Pin = 0.2 mg/ml Uin = 24 mg/ml
PPAH = 0.1 mg/ml UPAH = 60 mg/ml
PX = 0.3 mg/ml UX = 60 mg/ml
V = 1 ml/min
Solute X exhibits a net
Correct Answer
D. Secretion rate of 24 mg/min.
Explanation
The solute X exhibits a secretion rate of 24 mg/min because the concentration of UPAH (60 mg/ml) is equal to the concentration of UX (60 mg/ml), indicating that there is no net reabsorption or secretion of solute X. Therefore, the solute X must be secreted at the same rate as it is filtered, which is 24 mg/min.
22.
Posm = 310 mOsm/L Pglu = 1 mg/ml
Uosm = 93 mOsm/L Uglu = 0 mg/ml
V = 10 ml/min
CH20 =
Correct Answer
C. 7 ml/min.
Explanation
Free water clearance:
V = Cosm + Cwater
Cwater = V – Cosm (change in osmolarity)
Cosm = (Uosm x V)/Posm
93x10/310=3
10-3 =7
23.
Posm = 310 mOsm/L Pglu = 1 mg/ml
Uosm = 93 mOsm/L Uglu = 0 mg/ml
V = 10 ml/min
The most reasonable diagnosis for this patient is
Correct Answer
C. Diabetes insipidus.
Explanation
The patient's urine osmolality (Uosm) is significantly lower than the plasma osmolality (Posm), indicating an inability of the kidneys to concentrate urine properly.

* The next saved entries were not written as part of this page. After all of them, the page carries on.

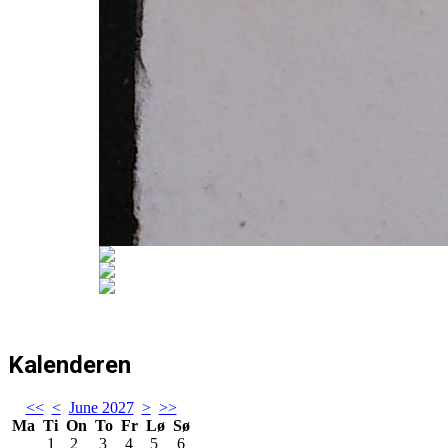
Kalenderen
<<
<
June 2027
>
>>
Ma
Ti
On
To
Fr
Lø
Sø
1
2
3
4
5
6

This is a characteristic feature of diabetes insipidus, a condition where the body is unable to regulate water balance due to insufficient production or action of antidiuretic hormone (ADH). The absence of glucose in the urine (Uglu = 0 mg/ml) rules out uncontrolled diabetes mellitus. The other options are not supported by the given information.